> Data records
━━━━━━━━
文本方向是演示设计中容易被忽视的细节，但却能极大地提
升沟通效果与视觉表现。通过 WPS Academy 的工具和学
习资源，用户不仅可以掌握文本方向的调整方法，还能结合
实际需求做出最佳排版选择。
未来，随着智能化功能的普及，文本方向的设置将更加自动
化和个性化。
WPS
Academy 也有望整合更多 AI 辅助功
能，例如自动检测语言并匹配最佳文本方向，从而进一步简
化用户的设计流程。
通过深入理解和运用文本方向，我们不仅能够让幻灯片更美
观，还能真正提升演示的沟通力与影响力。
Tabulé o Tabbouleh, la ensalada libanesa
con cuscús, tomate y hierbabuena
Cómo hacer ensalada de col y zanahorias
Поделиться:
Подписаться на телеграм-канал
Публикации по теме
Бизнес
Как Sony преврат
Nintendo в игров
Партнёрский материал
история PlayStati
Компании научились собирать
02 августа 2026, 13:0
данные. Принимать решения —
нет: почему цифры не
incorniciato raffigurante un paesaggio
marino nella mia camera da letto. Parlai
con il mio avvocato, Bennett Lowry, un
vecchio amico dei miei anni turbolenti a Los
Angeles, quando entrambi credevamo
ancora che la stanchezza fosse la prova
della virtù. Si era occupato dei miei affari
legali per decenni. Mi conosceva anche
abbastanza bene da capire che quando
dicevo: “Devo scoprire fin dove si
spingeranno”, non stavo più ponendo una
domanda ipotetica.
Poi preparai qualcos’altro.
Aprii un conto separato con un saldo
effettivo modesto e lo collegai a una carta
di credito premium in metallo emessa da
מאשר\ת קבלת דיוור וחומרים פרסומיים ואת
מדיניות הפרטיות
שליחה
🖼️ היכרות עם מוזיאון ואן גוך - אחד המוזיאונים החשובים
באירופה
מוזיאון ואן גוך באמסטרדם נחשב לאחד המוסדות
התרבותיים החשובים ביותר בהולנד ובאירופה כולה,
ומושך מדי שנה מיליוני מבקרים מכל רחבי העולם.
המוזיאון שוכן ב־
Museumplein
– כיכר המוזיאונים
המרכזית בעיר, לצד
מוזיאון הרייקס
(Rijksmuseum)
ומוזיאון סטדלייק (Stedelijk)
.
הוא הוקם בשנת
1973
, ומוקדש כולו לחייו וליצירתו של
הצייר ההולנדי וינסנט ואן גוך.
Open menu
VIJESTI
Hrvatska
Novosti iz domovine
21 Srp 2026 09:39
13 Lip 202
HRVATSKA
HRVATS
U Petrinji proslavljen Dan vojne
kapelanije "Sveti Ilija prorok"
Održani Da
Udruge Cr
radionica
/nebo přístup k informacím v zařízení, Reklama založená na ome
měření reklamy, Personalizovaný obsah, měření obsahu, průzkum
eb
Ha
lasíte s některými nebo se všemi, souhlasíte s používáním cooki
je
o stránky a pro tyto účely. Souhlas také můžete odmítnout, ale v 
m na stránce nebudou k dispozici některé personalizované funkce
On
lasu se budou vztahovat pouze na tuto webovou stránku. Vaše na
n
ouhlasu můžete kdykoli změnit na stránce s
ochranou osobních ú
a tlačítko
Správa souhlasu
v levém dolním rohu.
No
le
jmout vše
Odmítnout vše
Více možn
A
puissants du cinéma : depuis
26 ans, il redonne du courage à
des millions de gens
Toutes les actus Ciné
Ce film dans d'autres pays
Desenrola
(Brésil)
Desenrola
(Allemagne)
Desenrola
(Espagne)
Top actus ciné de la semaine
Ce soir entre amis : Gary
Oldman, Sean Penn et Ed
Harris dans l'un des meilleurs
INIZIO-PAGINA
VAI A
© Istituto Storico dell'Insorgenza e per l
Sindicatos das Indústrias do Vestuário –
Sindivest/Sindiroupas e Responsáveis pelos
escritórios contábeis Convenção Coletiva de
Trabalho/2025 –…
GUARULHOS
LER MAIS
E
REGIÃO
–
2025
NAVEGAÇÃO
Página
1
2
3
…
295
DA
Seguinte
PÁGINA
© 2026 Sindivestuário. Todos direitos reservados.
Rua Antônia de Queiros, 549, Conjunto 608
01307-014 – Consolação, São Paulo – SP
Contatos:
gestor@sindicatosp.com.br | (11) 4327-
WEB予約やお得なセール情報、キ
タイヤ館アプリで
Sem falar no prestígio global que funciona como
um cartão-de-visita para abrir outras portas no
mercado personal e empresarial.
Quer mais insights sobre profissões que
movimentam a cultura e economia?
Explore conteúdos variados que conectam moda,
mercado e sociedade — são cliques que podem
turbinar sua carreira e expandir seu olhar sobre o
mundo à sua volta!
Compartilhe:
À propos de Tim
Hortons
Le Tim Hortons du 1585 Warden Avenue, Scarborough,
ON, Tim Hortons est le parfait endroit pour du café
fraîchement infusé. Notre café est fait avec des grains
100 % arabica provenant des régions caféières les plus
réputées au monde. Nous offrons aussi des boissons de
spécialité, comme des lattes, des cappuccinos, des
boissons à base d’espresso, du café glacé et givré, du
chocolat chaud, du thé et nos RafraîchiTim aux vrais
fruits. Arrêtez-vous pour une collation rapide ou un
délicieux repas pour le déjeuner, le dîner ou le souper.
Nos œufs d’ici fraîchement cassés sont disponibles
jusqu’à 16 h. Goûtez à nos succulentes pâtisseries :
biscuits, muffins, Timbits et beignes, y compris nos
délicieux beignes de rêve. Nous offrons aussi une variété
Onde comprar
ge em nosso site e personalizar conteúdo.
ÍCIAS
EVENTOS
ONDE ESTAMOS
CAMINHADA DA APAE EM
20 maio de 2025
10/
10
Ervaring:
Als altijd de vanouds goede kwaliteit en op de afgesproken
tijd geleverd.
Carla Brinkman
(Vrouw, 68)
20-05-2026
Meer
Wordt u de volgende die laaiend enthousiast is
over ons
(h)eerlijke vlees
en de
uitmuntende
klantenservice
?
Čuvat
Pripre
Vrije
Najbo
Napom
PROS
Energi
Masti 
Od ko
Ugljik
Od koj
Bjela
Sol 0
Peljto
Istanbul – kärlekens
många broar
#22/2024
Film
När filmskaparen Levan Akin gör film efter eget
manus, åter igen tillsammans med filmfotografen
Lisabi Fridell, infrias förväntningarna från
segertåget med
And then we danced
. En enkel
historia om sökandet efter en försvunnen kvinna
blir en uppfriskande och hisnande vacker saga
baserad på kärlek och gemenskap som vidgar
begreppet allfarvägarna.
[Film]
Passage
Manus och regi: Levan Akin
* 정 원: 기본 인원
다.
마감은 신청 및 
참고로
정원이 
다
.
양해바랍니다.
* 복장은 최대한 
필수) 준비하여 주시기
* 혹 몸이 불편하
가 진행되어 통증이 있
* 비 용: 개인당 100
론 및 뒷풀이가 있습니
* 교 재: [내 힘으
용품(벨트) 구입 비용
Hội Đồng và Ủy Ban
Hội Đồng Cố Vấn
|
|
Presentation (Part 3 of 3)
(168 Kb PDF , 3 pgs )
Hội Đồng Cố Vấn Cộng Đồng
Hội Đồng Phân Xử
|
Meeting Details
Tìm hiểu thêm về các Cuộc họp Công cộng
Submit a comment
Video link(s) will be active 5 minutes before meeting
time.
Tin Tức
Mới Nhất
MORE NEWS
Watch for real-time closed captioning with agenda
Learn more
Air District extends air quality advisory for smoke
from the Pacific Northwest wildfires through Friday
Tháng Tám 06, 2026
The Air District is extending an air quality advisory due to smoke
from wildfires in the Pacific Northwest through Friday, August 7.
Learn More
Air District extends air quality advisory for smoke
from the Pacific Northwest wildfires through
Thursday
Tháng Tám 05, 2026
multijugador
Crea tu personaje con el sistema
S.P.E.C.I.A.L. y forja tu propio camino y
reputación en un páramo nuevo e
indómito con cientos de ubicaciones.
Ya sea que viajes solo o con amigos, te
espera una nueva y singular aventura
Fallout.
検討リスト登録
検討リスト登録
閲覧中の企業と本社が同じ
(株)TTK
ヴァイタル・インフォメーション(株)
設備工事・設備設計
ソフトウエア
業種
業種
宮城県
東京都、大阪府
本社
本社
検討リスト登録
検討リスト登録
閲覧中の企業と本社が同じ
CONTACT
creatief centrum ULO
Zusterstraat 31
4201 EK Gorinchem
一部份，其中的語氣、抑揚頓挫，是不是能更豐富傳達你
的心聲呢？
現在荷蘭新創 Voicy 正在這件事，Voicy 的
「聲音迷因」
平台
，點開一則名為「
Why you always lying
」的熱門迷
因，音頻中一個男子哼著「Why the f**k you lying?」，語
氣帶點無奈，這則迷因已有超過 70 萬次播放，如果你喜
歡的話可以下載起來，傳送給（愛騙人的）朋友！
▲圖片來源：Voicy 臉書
━━━━━━━━
> Your instructions
State, as a number only, how many lines in the entries include "time".

> Response
2